> **Work to complete**
The records are to be reproduced verbatim.

(Page-level text extractions)
+---+

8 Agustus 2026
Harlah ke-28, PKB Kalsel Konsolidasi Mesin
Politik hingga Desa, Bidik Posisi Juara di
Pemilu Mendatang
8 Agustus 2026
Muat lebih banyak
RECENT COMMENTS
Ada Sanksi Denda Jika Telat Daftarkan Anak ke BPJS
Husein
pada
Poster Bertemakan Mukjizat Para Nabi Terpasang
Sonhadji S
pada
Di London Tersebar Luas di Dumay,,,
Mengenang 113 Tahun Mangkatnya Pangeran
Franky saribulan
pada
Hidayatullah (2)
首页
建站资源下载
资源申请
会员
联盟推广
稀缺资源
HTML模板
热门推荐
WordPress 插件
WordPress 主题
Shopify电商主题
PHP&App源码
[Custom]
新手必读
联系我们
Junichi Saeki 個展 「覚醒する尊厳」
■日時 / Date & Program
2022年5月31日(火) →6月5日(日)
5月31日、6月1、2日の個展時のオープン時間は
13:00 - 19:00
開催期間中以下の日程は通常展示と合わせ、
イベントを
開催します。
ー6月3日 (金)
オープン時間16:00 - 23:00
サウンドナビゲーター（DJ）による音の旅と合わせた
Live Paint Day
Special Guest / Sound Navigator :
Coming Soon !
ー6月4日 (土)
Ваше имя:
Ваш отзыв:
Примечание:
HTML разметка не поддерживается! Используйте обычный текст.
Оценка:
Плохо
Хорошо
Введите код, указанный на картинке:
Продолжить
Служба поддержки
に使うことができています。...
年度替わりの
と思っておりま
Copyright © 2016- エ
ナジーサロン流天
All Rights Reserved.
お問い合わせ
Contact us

+---+

> **Answer to this problem**
8 Agustus 2026
Harlah ke-28, PKB Kalsel Konsolidasi Mesin
Politik hingga Desa, Bidik Posisi Juara di
Pemilu Mendatang
8 Agustus 2026
Muat lebih banyak
RECENT COMMENTS
Ada Sanksi Denda Jika Telat Daftarkan Anak ke BPJS
Husein
pada
Poster Bertemakan Mukjizat Para Nabi Terpasang
Sonhadji S
pada
Di London Tersebar Luas di Dumay,,,
Mengenang 113 Tahun Mangkatnya Pangeran
Franky saribulan
pada
Hidayatullah (2)
首页
建站资源下载
资源申请
会员
联盟推广
稀缺资源
HTML模板
热门推荐
WordPress 插件
WordPress 主题
Shopify电商主题
PHP&App源码
[Custom]
新手必读
联系我们
Junichi Saeki 個展 「覚醒する尊厳」
■日時 / Date & Program
2022年5月31日(火) →6月5日(日)
5月31日、6月1、2日の個展時のオープン時間は
13:00 - 19:00
開催期間中以下の日程は通常展示と合わせ、
イベントを
開催します。
ー6月3日 (金)
オープン時間16:00 - 23:00
サウンドナビゲーター（DJ）による音の旅と合わせた
Live Paint Day
Special Guest / Sound Navigator :
Coming Soon !
ー6月4日 (土)
Ваше имя:
Ваш отзыв:
Примечание:
HTML разметка не поддерживается! Используйте обычный текст.
Оценка:
Плохо
Хорошо
Введите код, указанный на картинке:
Продолжить
Служба поддержки
に使うことができています。...
年度替わりの
と思っておりま
Copyright © 2016- エ
ナジーサロン流天
All Rights Reserved.
お問い合わせ
Contact us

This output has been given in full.